Formation & Interwar · 1918 – 1939

Formation & Interwar

The newly-formed RAF fought for its survival against those who wished to dissolve it. Colonial policing, record-breaking long-distance flights and the dawn of the monoplane era defined two decades of quiet but decisive transformation.

28 Total Records
1 Operations
1 Aircraft
3 People
6 Squadrons

The interwar years were defined by two simultaneous struggles: the RAF's fight for institutional survival, and its search for a role that would justify that survival. Hugh Trenchard, the service's first Chief of the Air Staff, became the apostle of strategic bombing — the doctrine that air power could win wars independently, without the need for armies or navies. It was a controversial theory, but it kept the RAF alive.

Across the empire, the RAF policed vast territories at a fraction of the cost of ground forces. In Iraq, India and the Northwest Frontier, air control became the RAF's primary peacetime function — controversial in its methods, but effective in demonstrating the service's utility to a Treasury determined to cut defence spending.

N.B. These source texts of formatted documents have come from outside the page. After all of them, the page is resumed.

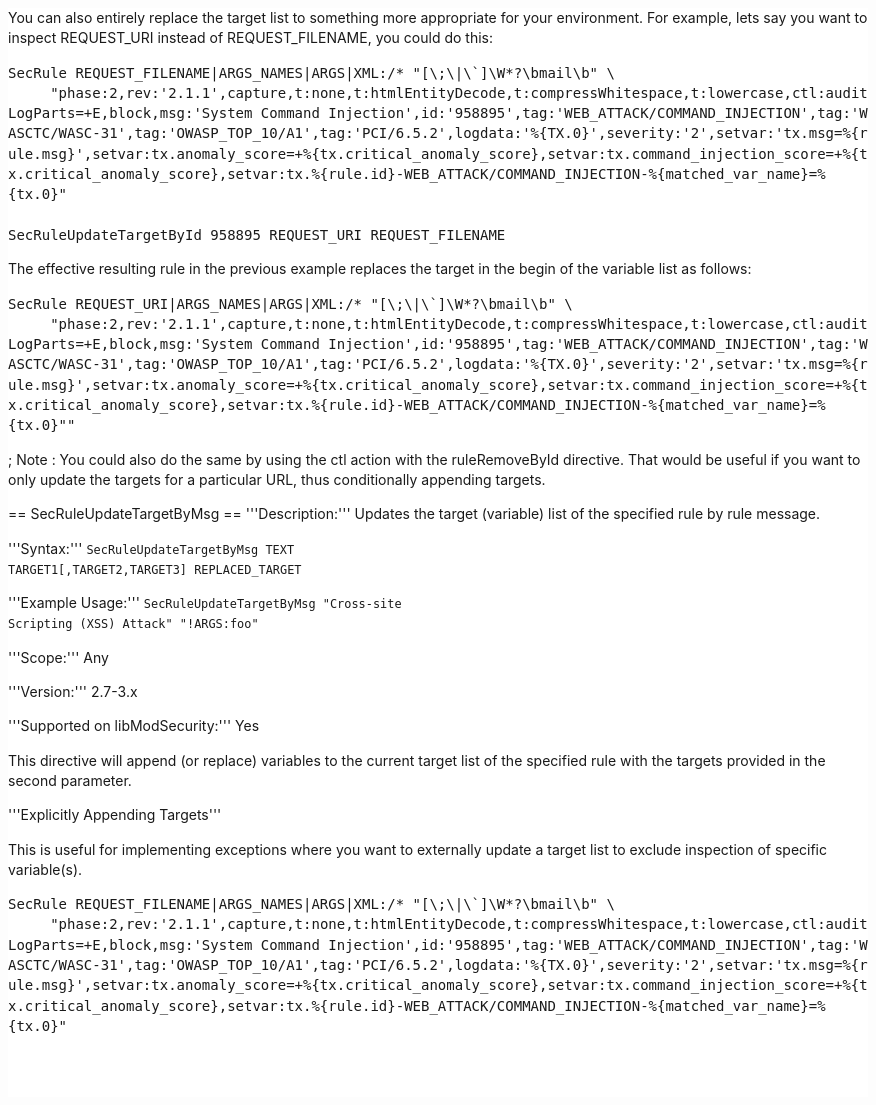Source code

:You can also entirely replace the target list to something more appropriate for your environment.  For example, lets say you want to inspect REQUEST_URI instead of REQUEST_FILENAME, you could do this:
<pre>
SecRule REQUEST_FILENAME|ARGS_NAMES|ARGS|XML:/* "[\;\|\`]\W*?\bmail\b" \
     "phase:2,rev:'2.1.1',capture,t:none,t:htmlEntityDecode,t:compressWhitespace,t:lowercase,ctl:auditLogParts=+E,block,msg:'System Command Injection',id:'958895',tag:'WEB_ATTACK/COMMAND_INJECTION',tag:'WASCTC/WASC-31',tag:'OWASP_TOP_10/A1',tag:'PCI/6.5.2',logdata:'%{TX.0}',severity:'2',setvar:'tx.msg=%{rule.msg}',setvar:tx.anomaly_score=+%{tx.critical_anomaly_score},setvar:tx.command_injection_score=+%{tx.critical_anomaly_score},setvar:tx.%{rule.id}-WEB_ATTACK/COMMAND_INJECTION-%{matched_var_name}=%
{tx.0}"

SecRuleUpdateTargetById 958895 REQUEST_URI REQUEST_FILENAME
</pre>
The effective resulting rule in the previous example replaces the target in the begin of the variable list as follows:
<pre>
SecRule REQUEST_URI|ARGS_NAMES|ARGS|XML:/* "[\;\|\`]\W*?\bmail\b" \
     "phase:2,rev:'2.1.1',capture,t:none,t:htmlEntityDecode,t:compressWhitespace,t:lowercase,ctl:auditLogParts=+E,block,msg:'System Command Injection',id:'958895',tag:'WEB_ATTACK/COMMAND_INJECTION',tag:'WASCTC/WASC-31',tag:'OWASP_TOP_10/A1',tag:'PCI/6.5.2',logdata:'%{TX.0}',severity:'2',setvar:'tx.msg=%{rule.msg}',setvar:tx.anomaly_score=+%{tx.critical_anomaly_score},setvar:tx.command_injection_score=+%{tx.critical_anomaly_score},setvar:tx.%{rule.id}-WEB_ATTACK/COMMAND_INJECTION-%{matched_var_name}=%
{tx.0}""
</pre>

; Note : You could also do the same by using the ctl action with the ruleRemoveById directive. That would be useful if you want to only update the targets for a particular URL, thus conditionally appending targets.

== SecRuleUpdateTargetByMsg ==
'''Description:''' Updates the target (variable) list of the specified rule by rule message.

'''Syntax:''' <code>SecRuleUpdateTargetByMsg TEXT TARGET1[,TARGET2,TARGET3] REPLACED_TARGET</code>

'''Example Usage:''' <code>SecRuleUpdateTargetByMsg "Cross-site Scripting (XSS) Attack" "!ARGS:foo"</code>

'''Scope:''' Any

'''Version:''' 2.7-3.x

'''Supported on libModSecurity:''' Yes

This directive will append (or replace) variables to the current target list of the specified rule with the targets provided in the second parameter.

'''Explicitly Appending Targets'''

This is useful for implementing exceptions where you want to externally update a target list to exclude inspection of specific variable(s).
<pre>
SecRule REQUEST_FILENAME|ARGS_NAMES|ARGS|XML:/* "[\;\|\`]\W*?\bmail\b" \
     "phase:2,rev:'2.1.1',capture,t:none,t:htmlEntityDecode,t:compressWhitespace,t:lowercase,ctl:auditLogParts=+E,block,msg:'System Command Injection',id:'958895',tag:'WEB_ATTACK/COMMAND_INJECTION',tag:'WASCTC/WASC-31',tag:'OWASP_TOP_10/A1',tag:'PCI/6.5.2',logdata:'%{TX.0}',severity:'2',setvar:'tx.msg=%{rule.msg}',setvar:tx.anomaly_score=+%{tx.critical_anomaly_score},setvar:tx.command_injection_score=+%{tx.critical_anomaly_score},setvar:tx.%{rule.id}-WEB_ATTACK/COMMAND_INJECTION-%{matched_var_name}=%
{tx.0}"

"Air power is the most difficult of all forms of military force to measure, or even to express in precise terms." — Winston Churchill

Meanwhile, technology transformed. The biplane gave way to the monoplane. The wooden-and-canvas construction of the Great War was replaced by stressed-metal structures. By the late 1930s, the Hurricane and Spitfire were entering service, and Bomber Command was building the force that would eventually strike Germany. The RAF that went to war in 1939 was barely recognisable from the one that had been formed in 1918.